Depuis près de deux décennies, la Suisse offre un cadre fiscal particulièrement favorable aux grandes instances sportives mondiales, justifié par leur contribution supposée à la paix et à la compréhension entre les peuples. Ce consensus est aujourd’hui fragilisé par une initiative parlementaire qui interroge la légitimité de ces privilèges à la lumière de l’actualité géopolitique récente. Des élus remettent en question le maintien de ce statut d’exception, pointant une incohérence dans la gestion des crises internationales par ces organisations.
**Une remise en cause fondée sur l’équité des sanctions**
Le débat porte spécifiquement sur le régime établi en 2008, qui accorde aux fédérations sportives internationales domiciliées en Suisse, telles que la FIFA et l’UEFA, un statut d’association à but non lucratif. Cette classification leur permet d’échapper à l’impôt fédéral direct, malgré des revenus commerciaux considérables. Selon les informations rapportées par l’agence Anadolu, ce statut est conditionné par le respect de valeurs d’intérêt public, notamment la promotion de la paix et de la neutralité.
C’est précisément sur ce point que Raphael Mahaim, député du Parti des Verts, structure son argumentation. L’élu souligne une contradiction majeure dans l’attitude de ces instances : la rapidité des sanctions prononcées contre la Russie contraste avec l’absence de mesures similaires concernant l’Association israélienne de football, dans le contexte de la guerre à Gaza. Pour le parlementaire, cette différence de traitement affaiblit l’argument de la neutralité qui justifie l’exonération fiscale.
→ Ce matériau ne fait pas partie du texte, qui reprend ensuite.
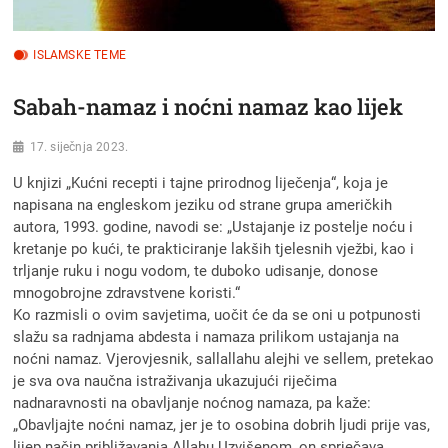
ISLAMSKE TEME
Sabah-namaz i noćni namaz kao lijek
17. siječnja 2023.
U knjizi „Kućni recepti i tajne prirodnog liječenja“, koja je
napisana na engleskom jeziku od strane grupa američkih
autora, 1993. godine, navodi se: „Ustajanje iz postelje noću i
kretanje po kući, te prakticiranje lakših tjelesnih vježbi, kao i
trljanje ruku i nogu vodom, te duboko udisanje, donose
mnogobrojne zdravstvene koristi.“
Ko razmisli o ovim savjetima, uočit će da se oni u potpunosti
slažu sa radnjama abdesta i namaza prilikom ustajanja na
noćni namaz. Vjerovjesnik, sallallahu alejhi ve sellem, pretekao
je sva ova naučna istraživanja ukazujući riječima
nadnaravnosti na obavljanje noćnog namaza, pa kaže:
„Obavljajte noćni namaz, jer je to osobina dobrih ljudi prije vas,
lijep način približavanja Allahu Uzvišenom, on sprječava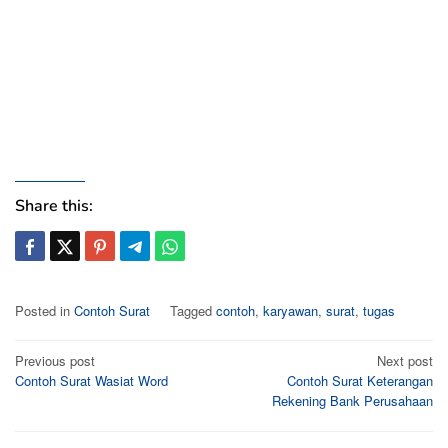
Share this:
Posted in
Contoh Surat
Tagged
contoh
,
karyawan
,
surat
,
tugas
Post
Previous post
Next post
Contoh Surat Wasiat Word
Contoh Surat Keterangan
navigation
Rekening Bank Perusahaan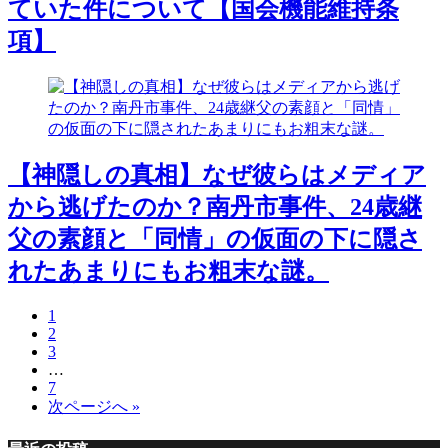
ていた件について【国会機能維持条
項】
【神隠しの真相】なぜ彼らはメディア
から逃げたのか？南丹市事件、24歳継
父の素顔と「同情」の仮面の下に隠さ
れたあまりにもお粗末な謎。
1
2
3
…
7
次ページへ »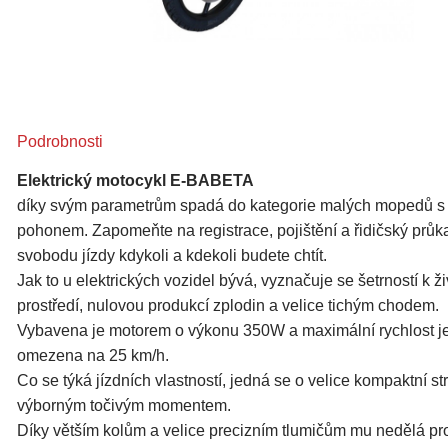
Podrobnosti
Elektrický motocykl E-BABETA
díky svým parametrům spadá do kategorie malých mopedů s 
pohonem. Zapomeňte na registrace, pojištění a řidičský průkaz
svobodu jízdy kdykoli a kdekoli budete chtít.
Jak to u elektrických vozidel bývá, vyznačuje se šetrností k ž
prostředí, nulovou produkcí zplodin a velice tichým chodem.
Vybavena je motorem o výkonu 350W a maximální rychlost je
omezena na 25 km/h.
Co se týká jízdních vlastností, jedná se o velice kompaktní str
výborným točivým momentem.
Díky větším kolům a velice precizním tlumičům mu nedělá pr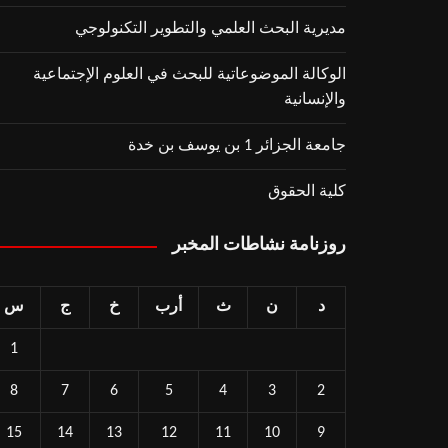
مديرية البحث العلمي والتطوير التكنولوجي
الوكالة الموضوعاتية للبحث في العلوم الإجتماعية
والإنسانية
جامعة الجزائر 1 بن يوسف بن خدة
كلية الحقوق
روزنامة نشاطات المخبر
د
ن
ث
أرب
خ
ج
س
1
8
7
6
5
4
3
2
15
14
13
12
11
10
9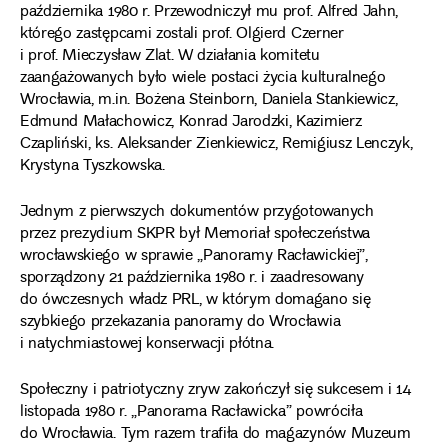
października 1980 r. Przewodniczył mu prof. Alfred Jahn,
którego zastępcami zostali prof. Olgierd Czerner
i prof. Mieczysław Zlat. W działania komitetu
zaangażowanych było wiele postaci życia kulturalnego
Wrocławia, m.in. Bożena Steinborn, Daniela Stankiewicz,
Edmund Małachowicz, Konrad Jarodzki, Kazimierz
Czapliński, ks. Aleksander Zienkiewicz, Remigiusz Lenczyk,
Krystyna Tyszkowska.
Jednym z pierwszych dokumentów przygotowanych
przez prezydium SKPR był Memoriał społeczeństwa
wrocławskiego w sprawie „Panoramy Racławickiej”,
sporządzony 21 października 1980 r. i zaadresowany
do ówczesnych władz PRL, w którym domagano się
szybkiego przekazania panoramy do Wrocławia
i natychmiastowej konserwacji płótna.
Społeczny i patriotyczny zryw zakończył się sukcesem i 14
listopada 1980 r. „Panorama Racławicka” powróciła
do Wrocławia. Tym razem trafiła do magazynów Muzeum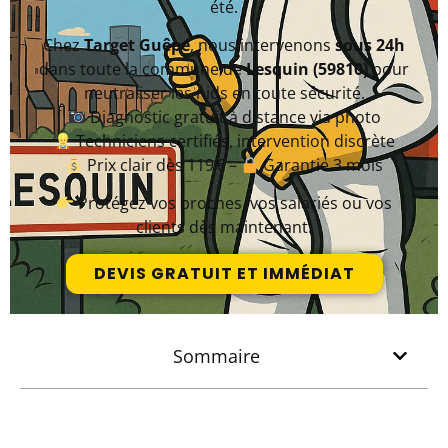
été.
Chez
Target Guêpe
, nous intervenons
sous 24h
dans toute la commune de
Lesquin (59810)
pour
neutraliser les nids en toute sécurité.
Diagnostic gratuit à distance via photo
Techniciens certifiés, intervention discrète
Prix clair dès 119 € –
Garantie 3 mois
Protégez vos proches, vos salariés ou vos
clients dès maintenant.
DEVIS GRATUIT ET IMMÉDIAT
Sommaire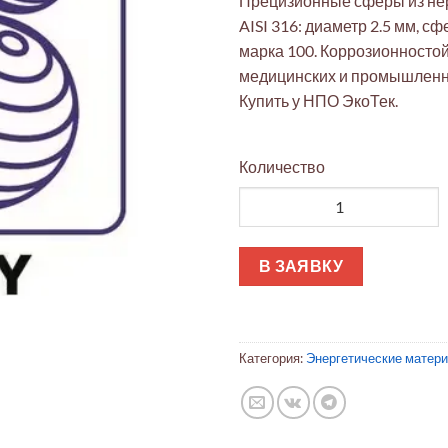
Прецизионные сферы из н
AISI 316: диаметр 2.5 мм, сф
марка 100. Коррозионносто
медицинских и промышленн
Купить у НПО ЭкоТек.
Количество
Количество товара Сферы прец
В ЗАЯВКУ
Категория:
Энергетические матер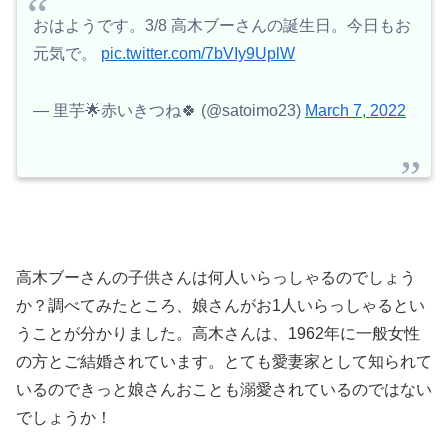
おはようです。3/8 高木ブーさんの誕生日。今日もお
元気で。
pic.twitter.com/7bVIy9UplW
— 里芋🌟赤いきつね🍀 (@satoimo23)
March 7, 2022
高木ブーさんの子供さんは何人いらっしゃるのでしょう
か？調べてみたところ、娘さんがお1人いらっしゃるとい
うことが分かりました。高木さんは、1962年に一般女性
の方とご結婚されています。とても愛妻家として知られて
いるのできっと娘さんおことも溺愛されているのではない
でしょうか！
**Vers une procédure administrative et judiciaire**
La contestation dépasse le stade de la simple déclaration politique. Une intervention parlementaire écrite a été déposée pour demander au Conseil fédéral d’évaluer si ce traitement sélectif reste compatible avec la conception suisse des valeurs du sport. Parallèlement, le canton de Vaud, qui héberge le siège de l’UEFA, doit se prononcer le 27 janvier sur une résolution locale. Si ce texte est adopté, l’administration fiscale vaudoise serait contrainte d’exiger une justification écrite de l’instance européenne sur sa conformité avec ses objectifs statutaires de lutte contre les discriminations.
Les pressions pourraient également devenir judiciaires. Ashish Prashar, directeur de campagne de l’organisation « Game Over Israel », a indiqué à nos confrères d’Anadolu qu’une plainte est en préparation devant le Tribunal fédéral suisse. L’objectif est de contraindre les autorités helvétiques à appliquer le droit international, en arguant que l’accueil par l’UEFA d’équipes basées dans des territoires occupés contrevient aux critères d’exonération.
**La position attendue du gouvernement fédéral**
Malgré cette offensive législative, le gouvernement suisse devrait, selon toute vraisemblance, défendre le maintien du statu quo. L’argument économique prévaut généralement, les autorités craignant de voir ces organisations délocaliser leurs sièges si la fiscalité devenait moins attractive. Raphael Mahaim anticipe une réponse de l’exécutif d’ici la fin février, soulignant que Berne considère ces fédérations comme des atouts stratégiques qu’il convient de ne pas traiter « trop durement ».
Toutefois, l’initiative a le mérite de placer le débat sur le terrain juridique. En liant directement les avantages fiscaux au respect strict des principes de neutralité et de promotion de la paix, les initiateurs du projet espèrent forcer la FIFA et l’UEFA à clarifier leur positionnement géopolitique, ou à en assumer le coût financier.